:: PROMPT 1 ::
Reproduce every line of the collected data entries exactly as they appear, with no changes, and omit the pictures from your reproduction.

[EXERCISE PASSAGE Boundary: Start]

Hi. I've recently started dating a girl who is originally from Poland. We're absolutely crazy about each other, and she wants me to go to Poland with her for Christmas to meet her parents. I'd love to start learning Polish, so maybe by Christmas, I can say something without sounding like a complete moron.

Do you have any suggestions about good places to start learning? I was thinking of Rosetta Stone. What do you think?

Also, how do you pronounce "Kocham cie"? Is it "co-ham shee" or "co-ham chee"?

Thanks!


sledz 23 | 2,262    
18 Jun 2007  #2

Do you have any suggestions about good places to start learning? I was thinking of Rosetta Stone. What do you think?

I have that course, it helped me out alot

try Byki.com it gives some free basic lessons
ladystardust - | 85    
18 Jun 2007  #3

"co-ham chee"?

that's the correct version ;) only dont make the e long: it is "co-ham che"
co-ham shee is more like "i love myself" or "i'm making love" :D
HAL9009 2 | 306    
20 Jun 2007  #4

Yes, go with Rosetta Stone. It'll get you started.

Also, have a look through this for some stuff available online, much of it free to download: polishforums.com/language-17/learning-links-8328/
tkoch1016    
25 Jun 2007  #5

I know of a great store if you your in the Detroit area called The Polish Art Center, they have a ton of books on learning polish I think they have audio lessons also here's the site: //polartcenter.com/Learning_Polish_English_Materials_s/63.htm

Oh they also ship, really quick if you need them too, great for all types of gifts too, they'll ship anywhere, //polartcenter.com/
stephenQueue    
25 Jun 2007  #6

I know of a great store if you your in the Detroit area called The Polish Art Center, they have a ton of books on learning polish I think they have audio lessons also here's the site: polartcenter.com/Learning_Polish_English_Materials_s/6

I love that place! Before I went to Poland last month I bought this audio cd called "In Flight Polish Learn Before You Land" on their site, although I admit I had to listen to it 4 times on the plane - but it turned out to be great:

polartcenter.com/In_Flight_Polish_Learn_Before_You_Land_p/9140045.htm
mikolajef    
3 Aug 2007  #8

Do you have any suggestions about good places to start learning?

The best way is to find a pole with skype and talk:)
sapphire 22 | 1,245    
3 Aug 2007  #9

thats pretty hard to do when you dont know any of the language.. and why could he not do that with his girlfriend?
gloios 12 | 76    
3 Aug 2007  #10

Some good places to look:

1. Some local colleges/schools sometime offer night programs.

2. Rosetta Stone

3. Find a local Polish Cultural Center or Foundation - There are some good ones in NJ/NY/IL that offer courses.

4. Once you get some basics down you can go on sites such as interia.pl and join Chat rooms to practice.
Mark22 - | 1    
19 Mar 2008  #11

Thread attached on merging:
Suggestions please

Hi, I'm a 15 year old Student in Philadelphia. My parents are both immigrants from Poland and speak it regularly at home and I can understand quite a bit. I can't speak polish at all however. I am very interested in my origins and I would like to learn polish to continue the heritage. Sorry, my first post. Now to the question.

[EXERCISE PASSAGE Boundary: End]
[DATASET RECORDS Boundary: Start]

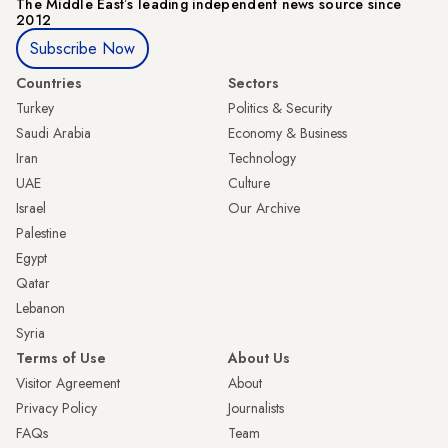
The Middle Eastʼs leading independent news source since
2012
Subscribe Now
Countries
Sectors
Turkey
Politics & Security
Saudi Arabia
Economy & Business
Iran
Technology
UAE
Culture
Israel
Our Archive
Palestine
Egypt
Qatar
Lebanon
Syria
Terms of Use
About Us
Visitor Agreement
About
Privacy Policy
Journalists
FAQs
Team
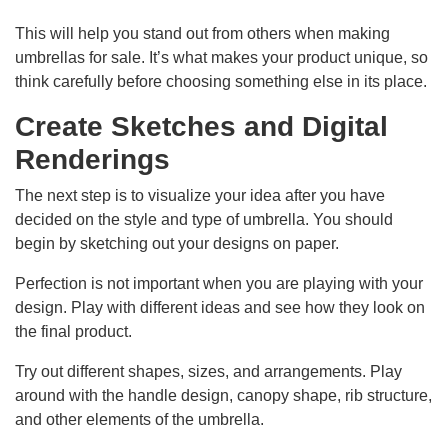
This will help you stand out from others when making
umbrellas for sale. It’s what makes your product unique, so
think carefully before choosing something else in its place.
Create Sketches and Digital
Renderings
The next step is to visualize your idea after you have
decided on the style and type of umbrella. You should
begin by sketching out your designs on paper.
Perfection is not important when you are playing with your
design. Play with different ideas and see how they look on
the final product.
Try out different shapes, sizes, and arrangements. Play
around with the handle design, canopy shape, rib structure,
and other elements of the umbrella.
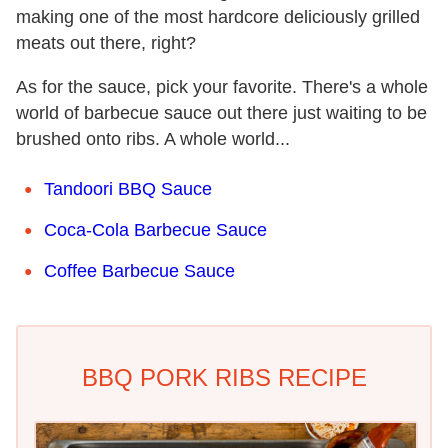
making one of the most hardcore deliciously grilled
meats out there, right?
As for the sauce, pick your favorite. There's a whole
world of barbecue sauce out there just waiting to be
brushed onto ribs. A whole world...
Tandoori BBQ Sauce
Coca-Cola Barbecue Sauce
Coffee Barbecue Sauce
BBQ PORK RIBS RECIPE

[DATASET RECORDS Boundary: End]

:: PROMPT 2 ::
In the forum thread about learning Polish, which audio CD did one poster buy before traveling to Poland?

:: ANSWER BOX 1 ::
The Middle Eastʼs leading independent news source since
2012
Subscribe Now
Countries
Sectors
Turkey
Politics & Security
Saudi Arabia
Economy & Business
Iran
Technology
UAE
Culture
Israel
Our Archive
Palestine
Egypt
Qatar
Lebanon
Syria
Terms of Use
About Us
Visitor Agreement
About
Privacy Policy
Journalists
FAQs
Team
This will help you stand out from others when making
umbrellas for sale. It’s what makes your product unique, so
think carefully before choosing something else in its place.
Create Sketches and Digital
Renderings
The next step is to visualize your idea after you have
decided on the style and type of umbrella. You should
begin by sketching out your designs on paper.
Perfection is not important when you are playing with your
design. Play with different ideas and see how they look on
the final product.
Try out different shapes, sizes, and arrangements. Play
around with the handle design, canopy shape, rib structure,
and other elements of the umbrella.
making one of the most hardcore deliciously grilled
meats out there, right?
As for the sauce, pick your favorite. There's a whole
world of barbecue sauce out there just waiting to be
brushed onto ribs. A whole world...
Tandoori BBQ Sauce
Coca-Cola Barbecue Sauce
Coffee Barbecue Sauce
BBQ PORK RIBS RECIPE

:: ANSWER BOX 2 ::
An audio CD called "In Flight Polish Learn Before You Land."